====== Extracted information ======

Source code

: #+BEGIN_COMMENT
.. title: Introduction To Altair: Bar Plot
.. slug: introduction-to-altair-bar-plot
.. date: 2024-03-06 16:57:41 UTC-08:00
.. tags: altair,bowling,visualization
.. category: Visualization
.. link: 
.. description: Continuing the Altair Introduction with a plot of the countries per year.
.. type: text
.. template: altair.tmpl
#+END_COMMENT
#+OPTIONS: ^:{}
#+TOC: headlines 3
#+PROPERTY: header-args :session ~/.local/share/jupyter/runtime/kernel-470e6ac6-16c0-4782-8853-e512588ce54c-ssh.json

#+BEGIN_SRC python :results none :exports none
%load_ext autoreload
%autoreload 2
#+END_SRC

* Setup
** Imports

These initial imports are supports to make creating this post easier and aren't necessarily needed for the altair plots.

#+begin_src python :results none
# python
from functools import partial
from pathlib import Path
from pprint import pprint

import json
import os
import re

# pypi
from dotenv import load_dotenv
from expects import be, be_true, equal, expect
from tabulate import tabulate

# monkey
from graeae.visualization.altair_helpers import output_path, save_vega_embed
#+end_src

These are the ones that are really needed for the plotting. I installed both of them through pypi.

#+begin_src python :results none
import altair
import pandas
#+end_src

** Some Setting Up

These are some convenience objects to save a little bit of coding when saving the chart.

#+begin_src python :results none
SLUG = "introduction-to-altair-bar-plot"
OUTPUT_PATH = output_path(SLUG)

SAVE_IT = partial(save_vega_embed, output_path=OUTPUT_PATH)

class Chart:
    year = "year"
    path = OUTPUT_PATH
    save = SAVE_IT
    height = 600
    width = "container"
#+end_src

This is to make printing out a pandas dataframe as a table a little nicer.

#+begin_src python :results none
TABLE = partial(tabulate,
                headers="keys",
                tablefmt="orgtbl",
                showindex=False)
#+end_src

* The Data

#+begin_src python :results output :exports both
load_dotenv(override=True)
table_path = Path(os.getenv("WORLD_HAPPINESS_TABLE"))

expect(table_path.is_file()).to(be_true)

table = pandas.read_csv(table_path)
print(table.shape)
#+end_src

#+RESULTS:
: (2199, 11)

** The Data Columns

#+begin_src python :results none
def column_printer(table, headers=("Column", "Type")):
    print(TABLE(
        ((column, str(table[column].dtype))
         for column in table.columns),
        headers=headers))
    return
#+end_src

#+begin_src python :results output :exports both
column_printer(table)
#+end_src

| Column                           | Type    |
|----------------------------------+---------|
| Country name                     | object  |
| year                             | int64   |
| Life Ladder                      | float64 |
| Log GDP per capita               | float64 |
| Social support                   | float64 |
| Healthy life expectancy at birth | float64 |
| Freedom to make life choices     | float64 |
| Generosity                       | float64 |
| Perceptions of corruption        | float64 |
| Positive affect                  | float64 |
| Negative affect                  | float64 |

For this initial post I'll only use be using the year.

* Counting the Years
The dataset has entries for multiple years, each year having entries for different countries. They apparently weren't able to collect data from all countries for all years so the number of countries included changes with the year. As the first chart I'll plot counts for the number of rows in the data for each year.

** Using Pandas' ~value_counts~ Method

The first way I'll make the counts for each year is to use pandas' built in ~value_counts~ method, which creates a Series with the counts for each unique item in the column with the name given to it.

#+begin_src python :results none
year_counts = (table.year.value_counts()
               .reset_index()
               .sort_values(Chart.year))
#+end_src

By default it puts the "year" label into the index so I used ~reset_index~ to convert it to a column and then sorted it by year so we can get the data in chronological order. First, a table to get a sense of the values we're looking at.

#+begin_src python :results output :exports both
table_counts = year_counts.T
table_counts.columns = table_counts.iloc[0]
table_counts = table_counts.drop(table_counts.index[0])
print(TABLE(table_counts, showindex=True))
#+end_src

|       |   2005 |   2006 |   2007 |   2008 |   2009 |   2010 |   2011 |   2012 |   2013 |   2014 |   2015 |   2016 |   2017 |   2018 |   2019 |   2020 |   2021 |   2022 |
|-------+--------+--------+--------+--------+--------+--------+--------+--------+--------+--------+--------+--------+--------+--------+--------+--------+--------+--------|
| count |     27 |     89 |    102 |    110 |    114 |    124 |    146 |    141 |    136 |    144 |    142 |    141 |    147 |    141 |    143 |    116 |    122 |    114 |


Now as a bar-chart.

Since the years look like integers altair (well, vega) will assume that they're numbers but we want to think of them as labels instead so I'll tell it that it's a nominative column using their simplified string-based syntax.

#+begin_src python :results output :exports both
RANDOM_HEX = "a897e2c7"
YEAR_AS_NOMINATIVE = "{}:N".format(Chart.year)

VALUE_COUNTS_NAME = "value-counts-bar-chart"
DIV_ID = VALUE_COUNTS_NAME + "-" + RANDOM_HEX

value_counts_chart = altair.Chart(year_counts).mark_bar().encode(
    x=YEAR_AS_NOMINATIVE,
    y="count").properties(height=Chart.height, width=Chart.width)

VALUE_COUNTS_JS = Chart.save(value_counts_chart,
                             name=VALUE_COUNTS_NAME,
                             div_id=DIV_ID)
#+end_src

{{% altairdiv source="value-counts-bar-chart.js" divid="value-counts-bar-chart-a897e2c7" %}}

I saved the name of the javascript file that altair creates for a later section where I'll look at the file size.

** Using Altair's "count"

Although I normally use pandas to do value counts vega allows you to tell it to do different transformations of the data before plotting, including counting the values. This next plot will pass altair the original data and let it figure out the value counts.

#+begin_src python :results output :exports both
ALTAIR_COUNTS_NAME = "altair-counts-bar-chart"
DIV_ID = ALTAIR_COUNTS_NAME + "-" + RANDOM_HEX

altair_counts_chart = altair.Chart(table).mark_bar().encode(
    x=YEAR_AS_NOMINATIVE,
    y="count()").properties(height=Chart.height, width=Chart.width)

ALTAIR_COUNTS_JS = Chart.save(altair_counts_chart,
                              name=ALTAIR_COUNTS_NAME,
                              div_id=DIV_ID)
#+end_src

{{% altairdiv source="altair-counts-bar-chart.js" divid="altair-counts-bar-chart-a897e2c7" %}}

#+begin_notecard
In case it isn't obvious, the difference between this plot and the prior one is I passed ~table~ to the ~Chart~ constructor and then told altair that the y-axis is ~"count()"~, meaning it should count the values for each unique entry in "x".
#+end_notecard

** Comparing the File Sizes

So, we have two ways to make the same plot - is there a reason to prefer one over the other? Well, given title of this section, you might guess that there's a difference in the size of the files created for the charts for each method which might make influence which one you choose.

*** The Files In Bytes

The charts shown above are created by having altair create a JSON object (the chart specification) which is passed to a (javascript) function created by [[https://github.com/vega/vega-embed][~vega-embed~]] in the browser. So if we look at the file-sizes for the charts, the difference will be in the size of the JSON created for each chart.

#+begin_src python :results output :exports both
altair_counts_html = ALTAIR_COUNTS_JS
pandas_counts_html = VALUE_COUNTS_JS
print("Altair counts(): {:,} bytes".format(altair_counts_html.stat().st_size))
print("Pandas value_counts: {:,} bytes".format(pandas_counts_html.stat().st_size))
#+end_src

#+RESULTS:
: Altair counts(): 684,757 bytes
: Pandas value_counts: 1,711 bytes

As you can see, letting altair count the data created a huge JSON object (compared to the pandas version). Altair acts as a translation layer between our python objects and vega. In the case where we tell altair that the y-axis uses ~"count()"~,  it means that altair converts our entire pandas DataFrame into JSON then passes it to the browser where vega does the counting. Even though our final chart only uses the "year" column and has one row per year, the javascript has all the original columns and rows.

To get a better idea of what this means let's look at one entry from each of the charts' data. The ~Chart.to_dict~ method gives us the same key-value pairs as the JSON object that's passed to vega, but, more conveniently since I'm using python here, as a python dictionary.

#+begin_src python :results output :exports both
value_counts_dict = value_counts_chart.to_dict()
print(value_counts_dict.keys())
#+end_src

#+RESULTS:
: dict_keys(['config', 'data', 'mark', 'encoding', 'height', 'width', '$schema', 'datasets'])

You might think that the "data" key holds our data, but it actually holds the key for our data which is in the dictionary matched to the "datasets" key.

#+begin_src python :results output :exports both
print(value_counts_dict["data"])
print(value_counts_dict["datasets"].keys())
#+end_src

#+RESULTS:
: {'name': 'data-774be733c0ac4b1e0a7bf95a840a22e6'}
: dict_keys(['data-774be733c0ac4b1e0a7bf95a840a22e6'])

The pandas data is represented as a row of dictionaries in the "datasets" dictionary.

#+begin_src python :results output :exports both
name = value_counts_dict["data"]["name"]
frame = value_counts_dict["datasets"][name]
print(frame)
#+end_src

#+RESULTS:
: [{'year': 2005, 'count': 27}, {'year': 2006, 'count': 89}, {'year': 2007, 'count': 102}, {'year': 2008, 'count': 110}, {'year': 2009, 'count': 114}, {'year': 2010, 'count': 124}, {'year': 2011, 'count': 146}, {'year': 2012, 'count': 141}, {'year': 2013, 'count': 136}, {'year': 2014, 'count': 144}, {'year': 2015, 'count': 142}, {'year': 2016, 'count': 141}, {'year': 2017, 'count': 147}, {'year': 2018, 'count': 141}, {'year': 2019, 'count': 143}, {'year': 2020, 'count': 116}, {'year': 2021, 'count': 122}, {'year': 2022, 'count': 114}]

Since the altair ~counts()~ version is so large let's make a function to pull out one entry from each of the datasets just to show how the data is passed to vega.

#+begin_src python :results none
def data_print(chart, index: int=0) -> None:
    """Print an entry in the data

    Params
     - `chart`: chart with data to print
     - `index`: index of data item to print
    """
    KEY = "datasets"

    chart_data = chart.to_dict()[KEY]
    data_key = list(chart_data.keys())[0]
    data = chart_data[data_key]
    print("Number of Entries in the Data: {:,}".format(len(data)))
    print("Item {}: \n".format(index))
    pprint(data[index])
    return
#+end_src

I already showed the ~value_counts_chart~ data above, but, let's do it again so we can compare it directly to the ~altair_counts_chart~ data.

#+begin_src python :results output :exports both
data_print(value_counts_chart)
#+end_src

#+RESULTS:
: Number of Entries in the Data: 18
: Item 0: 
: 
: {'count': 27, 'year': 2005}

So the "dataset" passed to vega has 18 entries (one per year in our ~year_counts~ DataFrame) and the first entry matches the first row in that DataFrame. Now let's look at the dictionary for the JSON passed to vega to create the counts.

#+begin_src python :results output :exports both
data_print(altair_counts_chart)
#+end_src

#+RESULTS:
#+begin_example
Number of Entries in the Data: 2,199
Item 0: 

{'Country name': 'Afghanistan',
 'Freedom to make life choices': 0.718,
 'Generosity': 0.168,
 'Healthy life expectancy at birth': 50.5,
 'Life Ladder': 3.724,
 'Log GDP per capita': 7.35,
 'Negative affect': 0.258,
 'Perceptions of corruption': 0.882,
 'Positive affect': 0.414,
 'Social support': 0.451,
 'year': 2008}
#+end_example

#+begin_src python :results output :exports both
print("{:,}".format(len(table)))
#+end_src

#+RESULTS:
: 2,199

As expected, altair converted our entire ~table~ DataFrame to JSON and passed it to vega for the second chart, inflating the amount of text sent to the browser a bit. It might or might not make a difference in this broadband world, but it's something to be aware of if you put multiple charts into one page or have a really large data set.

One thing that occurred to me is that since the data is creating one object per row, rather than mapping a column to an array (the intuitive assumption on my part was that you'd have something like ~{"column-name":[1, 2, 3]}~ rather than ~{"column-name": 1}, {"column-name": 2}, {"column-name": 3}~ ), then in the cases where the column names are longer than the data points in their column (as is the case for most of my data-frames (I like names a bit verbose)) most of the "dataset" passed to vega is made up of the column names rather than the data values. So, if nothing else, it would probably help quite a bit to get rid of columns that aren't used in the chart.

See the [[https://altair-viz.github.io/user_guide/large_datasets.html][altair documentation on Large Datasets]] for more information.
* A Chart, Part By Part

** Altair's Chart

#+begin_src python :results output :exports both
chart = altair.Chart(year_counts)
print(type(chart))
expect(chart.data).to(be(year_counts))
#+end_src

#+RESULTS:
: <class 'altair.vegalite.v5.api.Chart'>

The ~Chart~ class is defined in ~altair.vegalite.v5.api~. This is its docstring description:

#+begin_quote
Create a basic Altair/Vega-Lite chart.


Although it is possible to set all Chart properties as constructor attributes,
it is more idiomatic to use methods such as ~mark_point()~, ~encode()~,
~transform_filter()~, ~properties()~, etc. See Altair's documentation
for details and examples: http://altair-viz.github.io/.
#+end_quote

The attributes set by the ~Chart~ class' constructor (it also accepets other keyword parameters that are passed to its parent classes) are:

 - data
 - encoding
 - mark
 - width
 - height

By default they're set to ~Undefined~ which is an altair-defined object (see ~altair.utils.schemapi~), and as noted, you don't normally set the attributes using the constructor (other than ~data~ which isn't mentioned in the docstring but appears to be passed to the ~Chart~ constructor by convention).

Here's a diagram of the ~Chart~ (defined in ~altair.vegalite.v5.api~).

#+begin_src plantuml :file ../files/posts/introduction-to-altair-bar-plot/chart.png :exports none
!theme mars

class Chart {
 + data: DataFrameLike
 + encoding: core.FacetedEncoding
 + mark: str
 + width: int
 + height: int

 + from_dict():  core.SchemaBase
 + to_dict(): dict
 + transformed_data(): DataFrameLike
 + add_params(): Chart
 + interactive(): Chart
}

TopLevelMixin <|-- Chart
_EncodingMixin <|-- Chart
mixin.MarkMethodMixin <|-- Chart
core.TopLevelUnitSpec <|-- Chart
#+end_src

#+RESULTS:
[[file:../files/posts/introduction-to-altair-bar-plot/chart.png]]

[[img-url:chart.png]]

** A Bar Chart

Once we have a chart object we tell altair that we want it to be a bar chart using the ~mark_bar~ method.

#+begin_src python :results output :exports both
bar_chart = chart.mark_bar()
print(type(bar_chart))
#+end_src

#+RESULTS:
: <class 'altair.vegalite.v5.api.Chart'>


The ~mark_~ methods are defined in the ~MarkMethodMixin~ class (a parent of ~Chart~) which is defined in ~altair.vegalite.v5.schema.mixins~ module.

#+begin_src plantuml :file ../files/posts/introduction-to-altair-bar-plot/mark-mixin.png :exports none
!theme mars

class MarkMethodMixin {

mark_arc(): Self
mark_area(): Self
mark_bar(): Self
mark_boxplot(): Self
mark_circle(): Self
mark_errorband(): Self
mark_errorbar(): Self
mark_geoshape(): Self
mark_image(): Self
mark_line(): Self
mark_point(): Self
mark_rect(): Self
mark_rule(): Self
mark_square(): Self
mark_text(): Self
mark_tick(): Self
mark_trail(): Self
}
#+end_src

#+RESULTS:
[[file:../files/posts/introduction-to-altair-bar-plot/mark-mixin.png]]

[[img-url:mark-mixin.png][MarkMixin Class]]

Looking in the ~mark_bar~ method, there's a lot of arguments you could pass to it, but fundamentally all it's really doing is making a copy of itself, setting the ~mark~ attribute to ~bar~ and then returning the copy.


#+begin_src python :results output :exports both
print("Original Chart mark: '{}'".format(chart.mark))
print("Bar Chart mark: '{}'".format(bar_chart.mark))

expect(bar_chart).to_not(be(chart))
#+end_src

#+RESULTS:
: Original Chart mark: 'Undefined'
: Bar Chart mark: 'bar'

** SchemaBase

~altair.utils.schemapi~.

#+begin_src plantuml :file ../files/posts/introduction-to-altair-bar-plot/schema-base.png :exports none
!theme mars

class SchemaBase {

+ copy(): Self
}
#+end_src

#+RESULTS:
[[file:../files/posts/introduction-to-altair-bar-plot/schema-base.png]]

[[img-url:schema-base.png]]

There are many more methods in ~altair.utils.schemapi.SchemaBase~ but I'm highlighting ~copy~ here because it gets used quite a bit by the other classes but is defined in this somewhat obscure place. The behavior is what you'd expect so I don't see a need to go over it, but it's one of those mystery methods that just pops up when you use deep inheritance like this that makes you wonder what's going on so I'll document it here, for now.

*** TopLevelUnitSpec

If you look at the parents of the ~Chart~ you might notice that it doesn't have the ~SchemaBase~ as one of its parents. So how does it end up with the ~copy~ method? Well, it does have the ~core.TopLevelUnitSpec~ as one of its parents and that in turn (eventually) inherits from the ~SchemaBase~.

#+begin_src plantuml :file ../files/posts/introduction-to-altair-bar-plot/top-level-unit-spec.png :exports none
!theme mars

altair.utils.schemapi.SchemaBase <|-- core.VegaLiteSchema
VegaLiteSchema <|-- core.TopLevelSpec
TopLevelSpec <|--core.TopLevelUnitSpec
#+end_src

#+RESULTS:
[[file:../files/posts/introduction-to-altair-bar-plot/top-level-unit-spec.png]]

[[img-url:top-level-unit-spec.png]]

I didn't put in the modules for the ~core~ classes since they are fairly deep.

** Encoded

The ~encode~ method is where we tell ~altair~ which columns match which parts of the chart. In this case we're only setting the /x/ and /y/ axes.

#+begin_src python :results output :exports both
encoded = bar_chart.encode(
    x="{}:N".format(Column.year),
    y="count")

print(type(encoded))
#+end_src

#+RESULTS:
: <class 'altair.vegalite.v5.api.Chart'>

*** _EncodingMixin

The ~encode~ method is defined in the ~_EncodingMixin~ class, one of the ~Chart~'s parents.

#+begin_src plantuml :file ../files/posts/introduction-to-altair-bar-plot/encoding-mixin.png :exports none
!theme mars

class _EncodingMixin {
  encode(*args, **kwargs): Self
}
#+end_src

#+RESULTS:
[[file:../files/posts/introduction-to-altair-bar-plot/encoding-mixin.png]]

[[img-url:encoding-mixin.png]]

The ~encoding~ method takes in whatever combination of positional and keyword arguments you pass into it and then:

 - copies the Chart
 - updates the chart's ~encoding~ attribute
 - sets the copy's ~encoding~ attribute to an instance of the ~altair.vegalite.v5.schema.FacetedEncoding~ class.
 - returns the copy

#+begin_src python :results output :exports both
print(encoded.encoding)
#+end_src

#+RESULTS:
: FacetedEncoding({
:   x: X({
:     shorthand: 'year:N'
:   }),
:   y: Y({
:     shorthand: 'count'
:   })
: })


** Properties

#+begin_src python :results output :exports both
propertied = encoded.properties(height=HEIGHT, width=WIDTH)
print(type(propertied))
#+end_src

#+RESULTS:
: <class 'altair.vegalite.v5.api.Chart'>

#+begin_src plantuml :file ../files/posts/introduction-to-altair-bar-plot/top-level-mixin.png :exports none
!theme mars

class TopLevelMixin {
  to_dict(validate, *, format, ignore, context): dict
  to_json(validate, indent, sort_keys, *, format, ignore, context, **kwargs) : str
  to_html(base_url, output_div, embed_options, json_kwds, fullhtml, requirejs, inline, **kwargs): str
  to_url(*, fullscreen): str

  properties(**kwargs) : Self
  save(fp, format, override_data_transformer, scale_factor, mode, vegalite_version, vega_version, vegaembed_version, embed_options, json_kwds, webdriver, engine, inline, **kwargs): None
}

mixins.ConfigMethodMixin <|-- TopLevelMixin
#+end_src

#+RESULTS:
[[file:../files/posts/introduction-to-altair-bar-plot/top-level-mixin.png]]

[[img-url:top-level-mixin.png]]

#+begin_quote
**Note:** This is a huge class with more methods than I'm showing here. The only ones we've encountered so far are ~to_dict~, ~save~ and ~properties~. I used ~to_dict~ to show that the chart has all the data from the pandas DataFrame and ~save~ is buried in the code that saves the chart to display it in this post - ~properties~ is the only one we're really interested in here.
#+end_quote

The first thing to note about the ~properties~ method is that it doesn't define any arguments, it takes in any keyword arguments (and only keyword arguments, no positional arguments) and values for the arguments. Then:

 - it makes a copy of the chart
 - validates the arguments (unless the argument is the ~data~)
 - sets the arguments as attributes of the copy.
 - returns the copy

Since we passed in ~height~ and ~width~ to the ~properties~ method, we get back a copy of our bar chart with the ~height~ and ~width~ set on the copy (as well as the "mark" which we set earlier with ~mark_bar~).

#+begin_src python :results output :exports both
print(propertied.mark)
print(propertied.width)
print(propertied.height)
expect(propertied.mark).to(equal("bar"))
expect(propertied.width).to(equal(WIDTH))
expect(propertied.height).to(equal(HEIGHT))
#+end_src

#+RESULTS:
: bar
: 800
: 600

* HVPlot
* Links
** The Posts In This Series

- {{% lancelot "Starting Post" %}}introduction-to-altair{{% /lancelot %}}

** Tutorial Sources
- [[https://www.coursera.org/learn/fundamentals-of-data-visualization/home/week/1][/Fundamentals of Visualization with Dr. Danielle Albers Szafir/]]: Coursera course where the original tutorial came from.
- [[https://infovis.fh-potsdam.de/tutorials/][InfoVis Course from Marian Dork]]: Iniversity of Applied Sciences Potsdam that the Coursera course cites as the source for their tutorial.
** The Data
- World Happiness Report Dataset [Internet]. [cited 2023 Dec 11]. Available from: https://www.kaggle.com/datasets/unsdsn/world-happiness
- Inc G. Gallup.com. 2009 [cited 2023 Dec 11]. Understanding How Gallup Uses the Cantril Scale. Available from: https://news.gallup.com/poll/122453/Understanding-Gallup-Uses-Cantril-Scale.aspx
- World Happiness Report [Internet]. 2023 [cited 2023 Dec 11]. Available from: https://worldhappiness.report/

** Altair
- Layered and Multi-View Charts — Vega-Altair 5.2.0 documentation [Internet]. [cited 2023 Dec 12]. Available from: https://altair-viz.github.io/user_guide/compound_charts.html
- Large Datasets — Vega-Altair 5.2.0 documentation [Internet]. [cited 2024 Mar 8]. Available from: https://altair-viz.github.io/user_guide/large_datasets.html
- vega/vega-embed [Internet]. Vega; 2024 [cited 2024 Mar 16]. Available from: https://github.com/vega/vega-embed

======

### [What the exercise asks]
Take the entries above and copy out all lines with the string "Report".

### [Solution to the exercise]
- World Happiness Report Dataset [Internet]. [cited 2023 Dec 11]. Available from: https://www.kaggle.com/datasets/unsdsn/world-happiness
- World Happiness Report [Internet]. 2023 [cited 2023 Dec 11]. Available from: https://worldhappiness.report/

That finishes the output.